_What you need to do_.
Reproduce the data verbatim, starting at its first line and ending at the line containing "уединённого отдыха, отпуска", with both of those lines included.

##########

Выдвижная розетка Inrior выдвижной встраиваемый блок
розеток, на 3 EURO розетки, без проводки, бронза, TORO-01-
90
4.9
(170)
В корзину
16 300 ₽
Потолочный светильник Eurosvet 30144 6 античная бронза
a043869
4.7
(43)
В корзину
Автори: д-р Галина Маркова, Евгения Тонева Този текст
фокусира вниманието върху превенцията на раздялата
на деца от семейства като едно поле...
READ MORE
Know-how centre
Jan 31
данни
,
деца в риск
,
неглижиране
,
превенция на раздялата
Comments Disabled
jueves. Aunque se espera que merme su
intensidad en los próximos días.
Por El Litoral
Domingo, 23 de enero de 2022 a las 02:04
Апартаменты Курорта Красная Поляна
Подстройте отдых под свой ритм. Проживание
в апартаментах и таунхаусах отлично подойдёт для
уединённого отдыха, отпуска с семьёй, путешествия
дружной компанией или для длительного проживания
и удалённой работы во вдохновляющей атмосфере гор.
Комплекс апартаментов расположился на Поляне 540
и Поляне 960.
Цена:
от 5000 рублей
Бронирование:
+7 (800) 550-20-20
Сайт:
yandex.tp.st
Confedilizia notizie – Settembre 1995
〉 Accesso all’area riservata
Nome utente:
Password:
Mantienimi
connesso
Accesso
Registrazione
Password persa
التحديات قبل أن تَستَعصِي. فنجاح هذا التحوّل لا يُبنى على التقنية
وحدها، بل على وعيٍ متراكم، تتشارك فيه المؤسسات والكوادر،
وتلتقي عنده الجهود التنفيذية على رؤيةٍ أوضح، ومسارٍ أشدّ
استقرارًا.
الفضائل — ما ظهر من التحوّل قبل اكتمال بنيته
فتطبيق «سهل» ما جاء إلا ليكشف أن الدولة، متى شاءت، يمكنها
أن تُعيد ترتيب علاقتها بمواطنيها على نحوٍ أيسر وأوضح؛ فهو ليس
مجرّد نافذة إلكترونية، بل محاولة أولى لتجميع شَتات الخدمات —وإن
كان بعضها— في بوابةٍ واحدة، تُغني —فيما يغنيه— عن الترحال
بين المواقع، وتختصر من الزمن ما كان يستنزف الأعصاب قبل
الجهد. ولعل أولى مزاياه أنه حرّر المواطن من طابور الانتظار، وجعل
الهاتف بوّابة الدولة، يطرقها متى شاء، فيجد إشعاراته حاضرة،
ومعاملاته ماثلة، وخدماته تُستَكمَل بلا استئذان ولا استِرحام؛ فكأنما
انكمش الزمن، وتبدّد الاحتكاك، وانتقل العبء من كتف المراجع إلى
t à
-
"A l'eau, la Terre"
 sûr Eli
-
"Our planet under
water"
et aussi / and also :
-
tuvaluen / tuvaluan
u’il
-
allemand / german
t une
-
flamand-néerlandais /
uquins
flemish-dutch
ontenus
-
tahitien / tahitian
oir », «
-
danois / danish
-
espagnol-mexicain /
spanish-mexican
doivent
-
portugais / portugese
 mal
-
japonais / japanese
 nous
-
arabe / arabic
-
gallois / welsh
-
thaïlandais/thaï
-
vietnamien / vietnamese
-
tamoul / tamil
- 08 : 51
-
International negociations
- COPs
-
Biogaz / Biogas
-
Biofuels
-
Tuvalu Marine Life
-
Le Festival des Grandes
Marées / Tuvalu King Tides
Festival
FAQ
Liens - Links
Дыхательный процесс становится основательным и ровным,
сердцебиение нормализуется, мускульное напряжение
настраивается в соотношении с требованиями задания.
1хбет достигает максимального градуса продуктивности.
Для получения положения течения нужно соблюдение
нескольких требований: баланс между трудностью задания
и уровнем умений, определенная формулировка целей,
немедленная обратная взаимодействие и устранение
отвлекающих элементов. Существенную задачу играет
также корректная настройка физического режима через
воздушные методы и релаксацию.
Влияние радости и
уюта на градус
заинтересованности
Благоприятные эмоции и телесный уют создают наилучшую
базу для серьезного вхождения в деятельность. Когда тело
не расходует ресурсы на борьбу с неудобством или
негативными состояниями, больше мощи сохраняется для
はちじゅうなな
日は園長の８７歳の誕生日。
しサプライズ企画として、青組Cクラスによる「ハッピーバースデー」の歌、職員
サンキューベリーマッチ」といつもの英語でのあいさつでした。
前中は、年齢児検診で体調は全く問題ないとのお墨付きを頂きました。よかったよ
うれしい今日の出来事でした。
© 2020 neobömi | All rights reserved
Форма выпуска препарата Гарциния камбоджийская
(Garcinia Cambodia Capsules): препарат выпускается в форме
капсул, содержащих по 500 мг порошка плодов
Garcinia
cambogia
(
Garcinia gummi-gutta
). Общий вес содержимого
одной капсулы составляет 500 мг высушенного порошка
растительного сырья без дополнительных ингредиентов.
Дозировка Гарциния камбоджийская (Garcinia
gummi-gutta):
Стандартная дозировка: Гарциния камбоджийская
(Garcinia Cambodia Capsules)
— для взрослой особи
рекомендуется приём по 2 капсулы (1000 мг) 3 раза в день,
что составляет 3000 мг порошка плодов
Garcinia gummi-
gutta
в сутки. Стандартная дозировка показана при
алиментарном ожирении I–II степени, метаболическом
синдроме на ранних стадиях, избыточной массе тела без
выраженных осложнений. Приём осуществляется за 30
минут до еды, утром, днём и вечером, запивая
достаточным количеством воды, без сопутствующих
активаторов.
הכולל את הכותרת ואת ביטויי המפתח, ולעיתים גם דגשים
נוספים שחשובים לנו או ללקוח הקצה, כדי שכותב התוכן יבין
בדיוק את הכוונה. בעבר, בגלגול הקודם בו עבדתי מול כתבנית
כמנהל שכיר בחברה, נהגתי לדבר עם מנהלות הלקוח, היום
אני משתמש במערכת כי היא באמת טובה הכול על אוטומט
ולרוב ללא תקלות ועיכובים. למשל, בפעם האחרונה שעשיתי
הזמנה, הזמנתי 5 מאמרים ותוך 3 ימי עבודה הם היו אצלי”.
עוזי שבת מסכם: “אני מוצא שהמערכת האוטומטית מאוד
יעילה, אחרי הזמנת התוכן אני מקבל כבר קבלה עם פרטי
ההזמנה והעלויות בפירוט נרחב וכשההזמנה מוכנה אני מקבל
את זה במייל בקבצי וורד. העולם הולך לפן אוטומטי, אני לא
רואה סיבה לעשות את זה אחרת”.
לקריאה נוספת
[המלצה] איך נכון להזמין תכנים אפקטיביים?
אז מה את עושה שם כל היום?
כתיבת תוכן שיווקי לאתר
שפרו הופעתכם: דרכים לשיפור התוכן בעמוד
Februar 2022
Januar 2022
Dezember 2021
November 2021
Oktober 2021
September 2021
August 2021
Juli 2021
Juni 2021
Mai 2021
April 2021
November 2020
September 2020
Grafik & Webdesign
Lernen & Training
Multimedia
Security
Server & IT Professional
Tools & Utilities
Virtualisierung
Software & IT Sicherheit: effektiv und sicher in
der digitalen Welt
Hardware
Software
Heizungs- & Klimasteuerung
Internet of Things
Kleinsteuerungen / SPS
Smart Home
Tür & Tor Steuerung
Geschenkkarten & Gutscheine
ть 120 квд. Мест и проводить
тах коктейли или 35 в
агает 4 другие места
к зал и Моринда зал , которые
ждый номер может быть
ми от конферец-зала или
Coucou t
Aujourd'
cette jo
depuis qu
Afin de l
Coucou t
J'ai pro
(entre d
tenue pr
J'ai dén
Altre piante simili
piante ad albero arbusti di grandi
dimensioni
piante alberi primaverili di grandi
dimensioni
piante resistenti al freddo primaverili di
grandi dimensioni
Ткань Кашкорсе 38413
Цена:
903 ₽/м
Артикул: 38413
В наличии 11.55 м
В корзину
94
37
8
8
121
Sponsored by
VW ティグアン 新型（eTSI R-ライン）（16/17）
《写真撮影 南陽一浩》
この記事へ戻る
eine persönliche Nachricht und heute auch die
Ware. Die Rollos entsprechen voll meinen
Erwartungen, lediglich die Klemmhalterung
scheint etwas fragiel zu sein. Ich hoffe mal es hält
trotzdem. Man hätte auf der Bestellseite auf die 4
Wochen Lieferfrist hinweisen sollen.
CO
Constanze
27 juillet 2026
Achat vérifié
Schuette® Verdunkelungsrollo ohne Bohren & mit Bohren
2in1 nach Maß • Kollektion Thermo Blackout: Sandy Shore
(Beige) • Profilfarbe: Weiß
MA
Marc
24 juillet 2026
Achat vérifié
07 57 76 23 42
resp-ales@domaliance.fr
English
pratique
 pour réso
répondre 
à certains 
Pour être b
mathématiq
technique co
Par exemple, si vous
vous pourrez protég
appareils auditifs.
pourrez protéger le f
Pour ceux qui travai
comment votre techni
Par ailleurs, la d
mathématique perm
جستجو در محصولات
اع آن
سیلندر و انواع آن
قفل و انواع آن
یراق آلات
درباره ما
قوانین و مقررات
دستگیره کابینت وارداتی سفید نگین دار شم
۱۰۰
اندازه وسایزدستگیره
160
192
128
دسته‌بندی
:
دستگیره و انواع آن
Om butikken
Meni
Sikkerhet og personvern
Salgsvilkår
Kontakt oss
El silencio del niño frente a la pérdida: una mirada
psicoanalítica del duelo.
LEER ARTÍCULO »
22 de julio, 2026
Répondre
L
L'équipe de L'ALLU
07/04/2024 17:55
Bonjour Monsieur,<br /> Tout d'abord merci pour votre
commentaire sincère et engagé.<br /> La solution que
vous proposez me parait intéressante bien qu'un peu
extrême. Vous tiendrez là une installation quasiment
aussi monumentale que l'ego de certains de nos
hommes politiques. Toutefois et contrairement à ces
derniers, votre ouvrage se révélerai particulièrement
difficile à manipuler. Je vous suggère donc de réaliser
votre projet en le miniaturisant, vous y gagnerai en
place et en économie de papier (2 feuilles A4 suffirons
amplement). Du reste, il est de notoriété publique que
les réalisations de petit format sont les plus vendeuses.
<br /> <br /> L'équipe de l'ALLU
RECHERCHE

##########

_Completed exercise_.
Выдвижная розетка Inrior выдвижной встраиваемый блок
розеток, на 3 EURO розетки, без проводки, бронза, TORO-01-
90
4.9
(170)
В корзину
16 300 ₽
Потолочный светильник Eurosvet 30144 6 античная бронза
a043869
4.7
(43)
В корзину
Автори: д-р Галина Маркова, Евгения Тонева Този текст
фокусира вниманието върху превенцията на раздялата
на деца от семейства като едно поле...
READ MORE
Know-how centre
Jan 31
данни
,
деца в риск
,
неглижиране
,
превенция на раздялата
Comments Disabled
jueves. Aunque se espera que merme su
intensidad en los próximos días.
Por El Litoral
Domingo, 23 de enero de 2022 a las 02:04
Апартаменты Курорта Красная Поляна
Подстройте отдых под свой ритм. Проживание
в апартаментах и таунхаусах отлично подойдёт для
уединённого отдыха, отпуска с семьёй, путешествия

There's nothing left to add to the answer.